The headline is that it will speed data crunching; in the press release, it cites an internal benchmark of reducing analyzing of a terabyte of data from 4 hours down to 7 minutes admittedly, we don’t know what kind of analysis it was, or whether there are certain forms of processing that will benefit more from chip-level optimization than others, but we’ll accept the general message.

Update: The spec was based on the Terasort benchmark

The headline of the initial release pertains to an area that has so far posed an unmet challenge in Hadoop: embedding encryption functions at the hardware level. It uses a specific encryption instruction set in Xeon designed for the Advanced Encryption Standard (AES) instruction set. It addresses a key conundrum in Hadoop data security: if you have sensitive data, it would be nice to encrypt it, but encryption is such a compute-intensive operation that applying it at terabyte scale would seem impractical. For now, IBM and Dataguise are the only ones that are providing such capability for Hadoop, and that, encryption is selective; at hardware level, the performance differences could be significant. Admittedly, hardware-based encryption is not new; there are appliances on the market that already handle it, but until now nothing that works inside Hadoop.

Like Cloudera, Intel is also competing with its own proprietary Hadoop management tooling, which in this case incorporates patented auto-tuning technology for optimizing clusters.
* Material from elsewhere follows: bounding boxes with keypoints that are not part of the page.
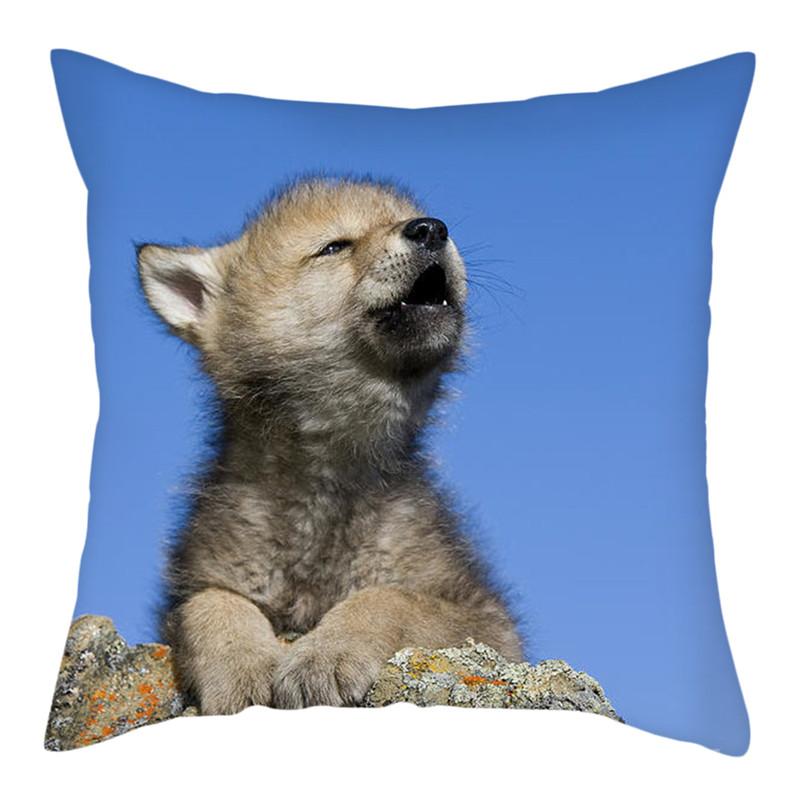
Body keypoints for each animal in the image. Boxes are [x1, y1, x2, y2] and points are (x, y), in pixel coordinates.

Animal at [137, 176, 523, 714]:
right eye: (334, 246)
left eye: (412, 219)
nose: (431, 228)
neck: (326, 479)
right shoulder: (197, 586)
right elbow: (213, 603)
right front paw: (240, 667)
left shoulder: (490, 622)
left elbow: (388, 599)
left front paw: (326, 656)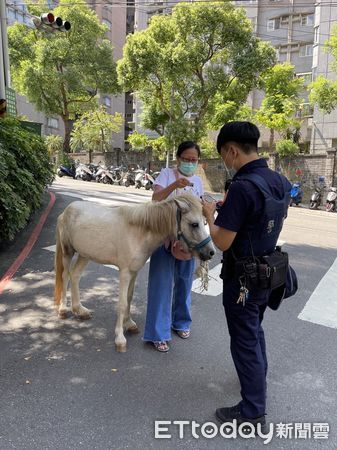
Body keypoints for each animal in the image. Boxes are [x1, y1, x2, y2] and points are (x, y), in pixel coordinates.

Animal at [53, 193, 214, 352]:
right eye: (194, 224)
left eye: (205, 222)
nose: (210, 252)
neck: (139, 231)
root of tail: (65, 212)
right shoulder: (124, 272)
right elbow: (122, 303)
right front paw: (120, 338)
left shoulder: (134, 272)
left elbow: (129, 298)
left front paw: (129, 324)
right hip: (68, 252)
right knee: (65, 276)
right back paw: (63, 309)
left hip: (85, 255)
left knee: (75, 275)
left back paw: (80, 310)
The Intel release is based on technology developed for HPC clusters, and was initially developed for several Chinese telco clients. It is a hybrid of proprietary and open source technologies. Obviously, optimization at the chip level is proprietary, but accompanying refinements to HDFS, HBase, and Hive to work with Intel processors are being contributed back to open source. Additionally, Intel is co-sponsoring a new open source project GraphLab, which will develop a graph processing framework that will rival the existing Apache GIRAPH project, both of which are intended to provide more efficient alternatives to graph processing than MapReduce. Intel is also backing several nascent open source initiatives, including Panthera, a SQL parser which was announced last fall and Rhino, which is actually a framework for encryption and key management intended to be seeded across various Hadoop projects (components) (don’t confuse this with a similarly named project which specifies a server-side JavaScript engine).

Clearly, Intel’s entry to the Hadoop space ups the bar on performance. There are a number of different paths to the same summit; Cloudera’s Impala is a framework that is supposed to speed SQL processing while avoiding the bottleneck of MapReduce; Hortonworks is proposing the Tez runtime and Stinger interactive query projects to accomplish a similar end; Greenplum has fused its MPP SQL database while using HDFS for storage under the Pivotal HD system; while MapR swaps out HDFS altogether for a more highly performant, NFS-compatible one.
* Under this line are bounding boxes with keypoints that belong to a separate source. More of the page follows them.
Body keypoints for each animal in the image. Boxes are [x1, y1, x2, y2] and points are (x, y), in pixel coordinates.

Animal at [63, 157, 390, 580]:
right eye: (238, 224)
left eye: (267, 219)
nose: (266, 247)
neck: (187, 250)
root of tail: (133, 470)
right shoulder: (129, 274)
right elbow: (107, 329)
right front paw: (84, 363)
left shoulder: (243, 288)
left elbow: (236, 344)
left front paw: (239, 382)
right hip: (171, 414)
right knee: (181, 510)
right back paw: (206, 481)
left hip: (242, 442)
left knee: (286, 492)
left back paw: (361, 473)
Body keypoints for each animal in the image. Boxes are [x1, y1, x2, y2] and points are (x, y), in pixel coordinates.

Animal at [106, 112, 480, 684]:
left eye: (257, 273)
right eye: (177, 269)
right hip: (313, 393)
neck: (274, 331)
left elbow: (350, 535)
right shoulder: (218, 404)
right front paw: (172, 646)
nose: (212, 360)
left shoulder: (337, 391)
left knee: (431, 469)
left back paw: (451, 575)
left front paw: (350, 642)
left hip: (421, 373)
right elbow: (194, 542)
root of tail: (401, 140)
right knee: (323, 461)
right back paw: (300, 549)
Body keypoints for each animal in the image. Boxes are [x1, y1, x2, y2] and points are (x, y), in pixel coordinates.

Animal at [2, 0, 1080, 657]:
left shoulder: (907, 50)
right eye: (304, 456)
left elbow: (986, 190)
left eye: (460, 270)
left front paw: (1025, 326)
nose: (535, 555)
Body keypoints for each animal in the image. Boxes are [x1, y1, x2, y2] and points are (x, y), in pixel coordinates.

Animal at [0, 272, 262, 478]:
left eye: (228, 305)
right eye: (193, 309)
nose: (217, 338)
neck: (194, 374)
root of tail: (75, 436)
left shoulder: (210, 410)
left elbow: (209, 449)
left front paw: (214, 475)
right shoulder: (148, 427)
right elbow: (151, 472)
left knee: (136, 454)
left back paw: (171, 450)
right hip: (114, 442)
Intel enters an increasingly competitive and forking Hadoop market where there is contention at almost every layer of the stack. Although Intel has sizable enterprise software businesses, it is mostly at the lower levels of the stack (e.g., hardware optimization, security). So it is new to database level of the stack. On one hand, the Big Data software unit of Intel will be at most a tiny speck of its overall business; but as a means to an end (selling more Hadoop boxes), it is potentially very strategic.
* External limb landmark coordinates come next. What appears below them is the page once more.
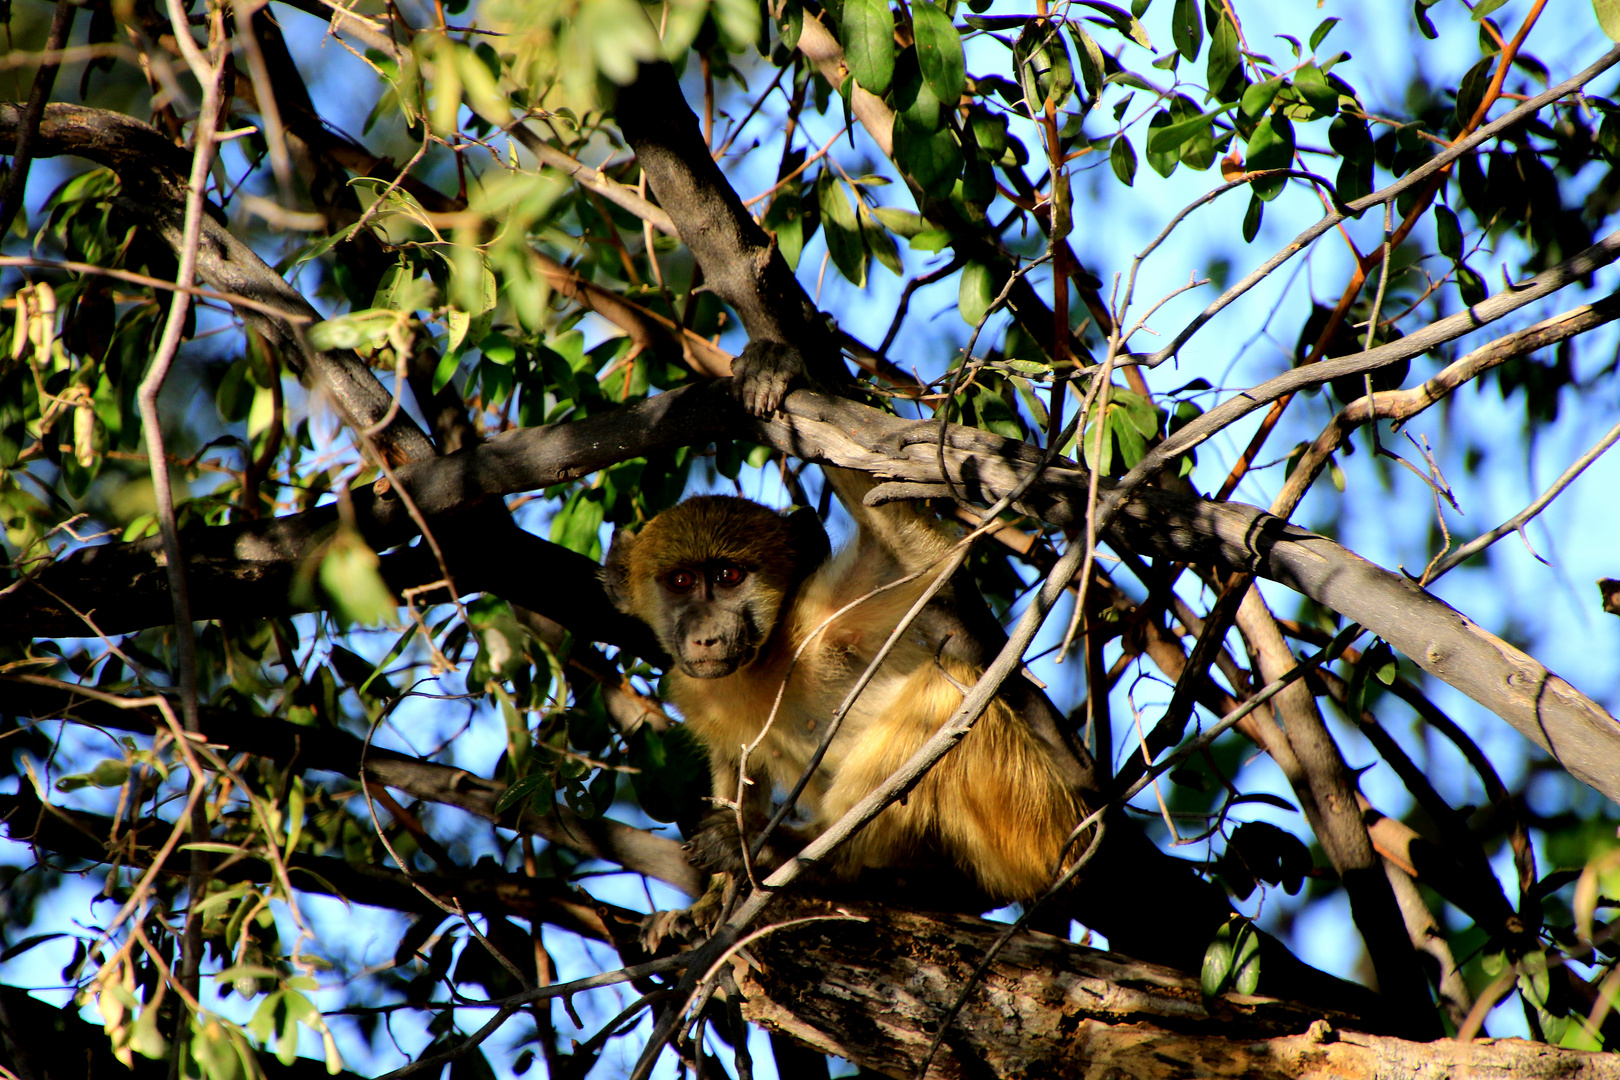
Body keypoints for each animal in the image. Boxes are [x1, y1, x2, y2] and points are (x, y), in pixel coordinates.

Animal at [602, 466, 1082, 913]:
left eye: (728, 575)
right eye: (681, 581)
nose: (706, 636)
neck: (764, 664)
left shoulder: (828, 616)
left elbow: (924, 559)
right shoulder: (697, 692)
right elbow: (736, 767)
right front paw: (708, 904)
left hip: (1031, 822)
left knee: (944, 692)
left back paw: (806, 858)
The question is whether Intel is better off competing head to head with its own hardware-optimized platform, or forming great OEM deals with the players that are gaining critical mass in the Hadoop space, which could sell even more Xeon servers. Intel has announced a number of opening round partners which include several data platforms on the other side of the Hadoop divide. Among the most interesting are SAP, where chip-optimized Hadoop would form a natural side-by-side install with the in-memory HANA database; and Teradata, whose Aster unit already offers an appliance with rival Hortonworks (could the Intel distro become a virtual extension of the Teradata Extreme Data Appliance?).

There’s little question that Hadoop could use a hardware kick.